___ INFORMATION ___
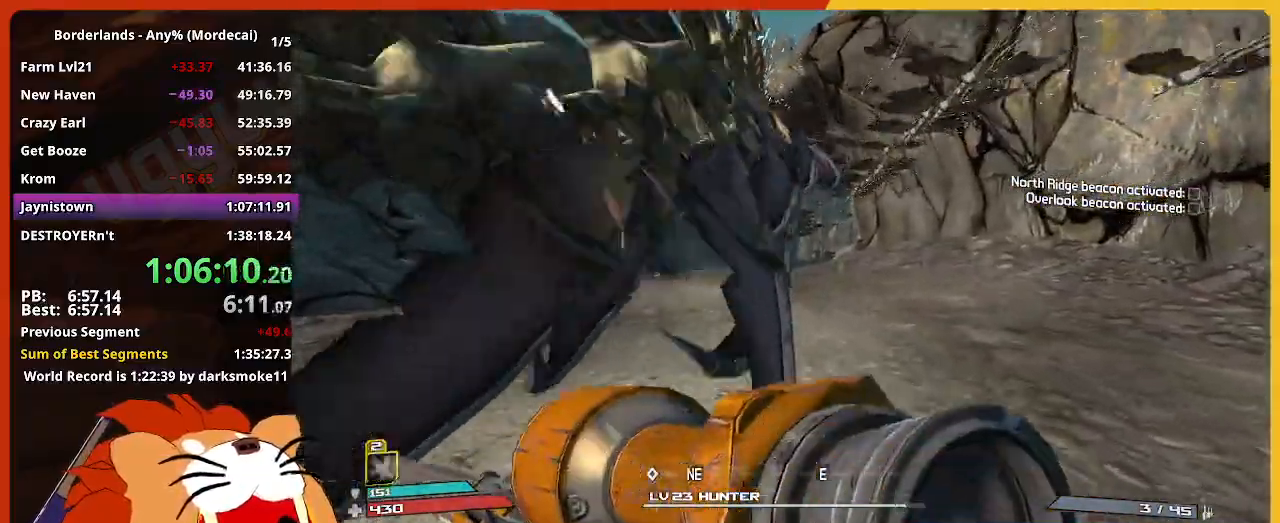
{"keys": ["w"], "mouse": [], "mouse_move": "still", "events": []}
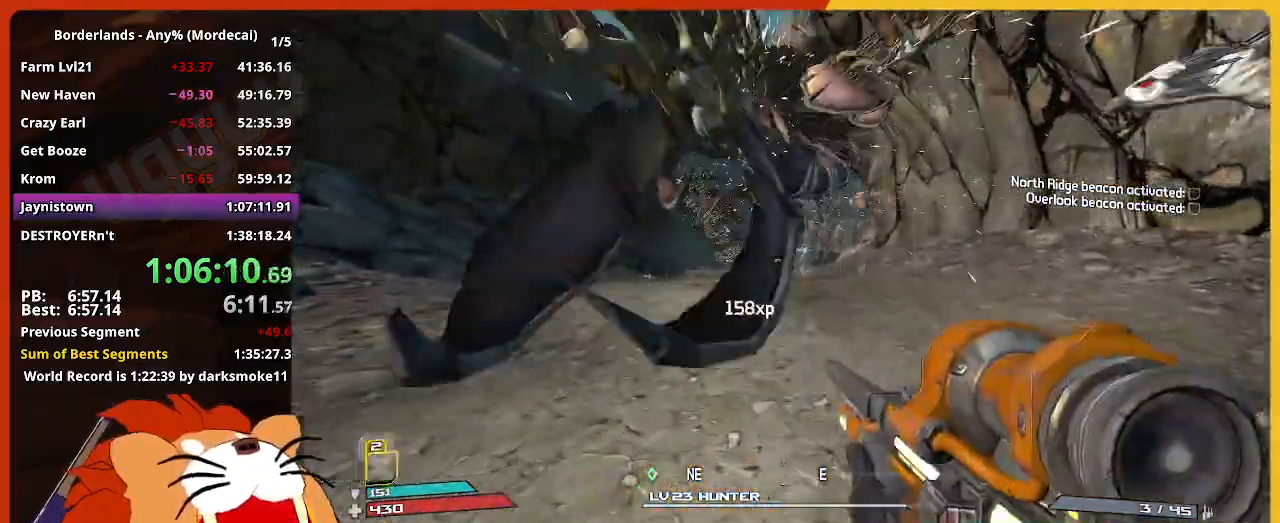
{"keys": ["w"], "mouse": [], "mouse_move": "still", "events": []}
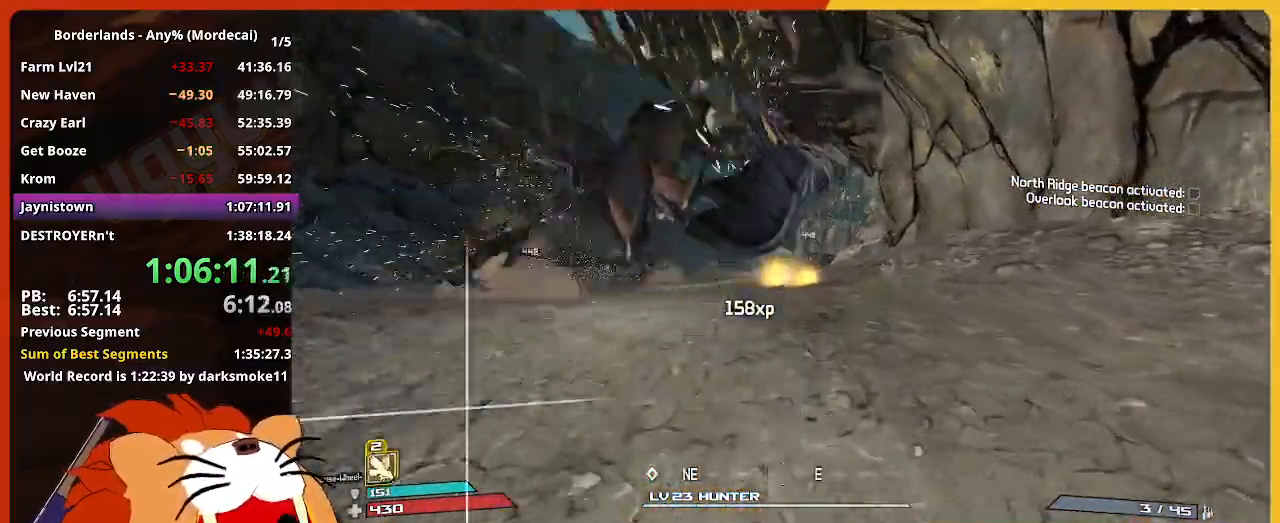
{"keys": ["w"], "mouse": [], "mouse_move": "still", "events": []}
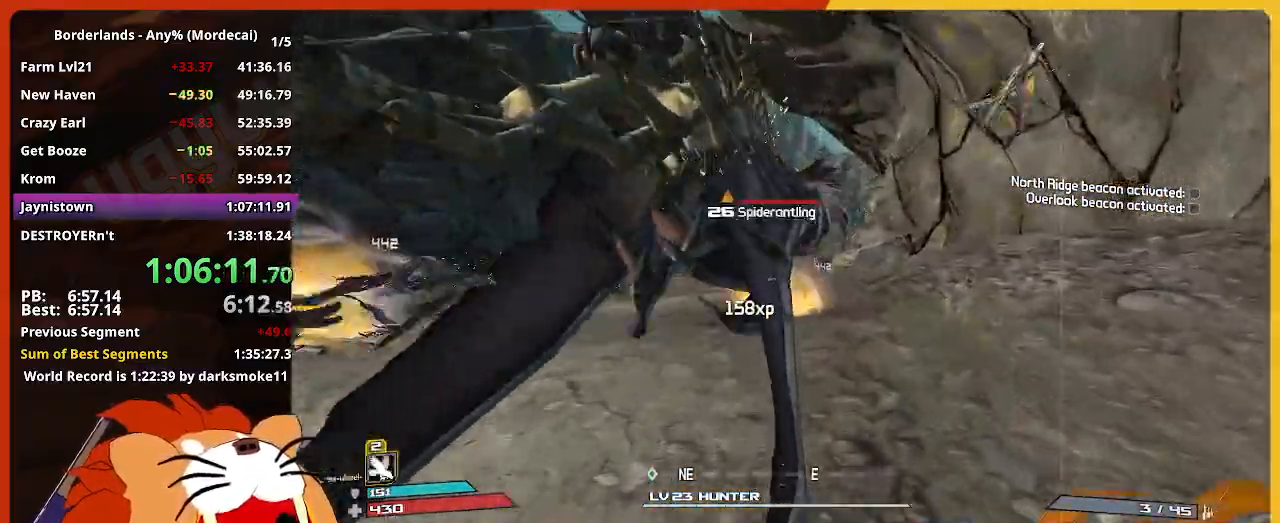
{"keys": ["w"], "mouse": [], "mouse_move": "still", "events": []}
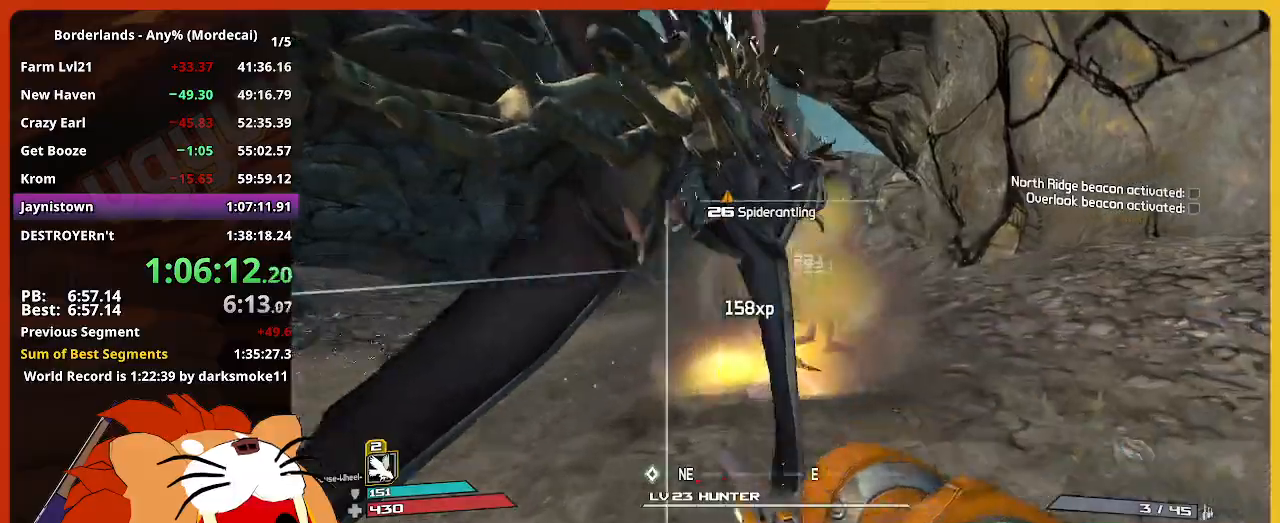
{"keys": ["w"], "mouse": [], "mouse_move": "still", "events": []}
___
* **TASK TO CARRY OUT**
Because the pictures are not wanted, retype only the text of every record, exactly as given.

* **SOLUTION TO THE EXERCISE**
{"keys": ["w"], "mouse": [], "mouse_move": "still", "events": []}
{"keys": ["w"], "mouse": [], "mouse_move": "still", "events": []}
{"keys": ["w"], "mouse": [], "mouse_move": "still", "events": []}
{"keys": ["w"], "mouse": [], "mouse_move": "still", "events": []}
{"keys": ["w"], "mouse": [], "mouse_move": "still", "events": []}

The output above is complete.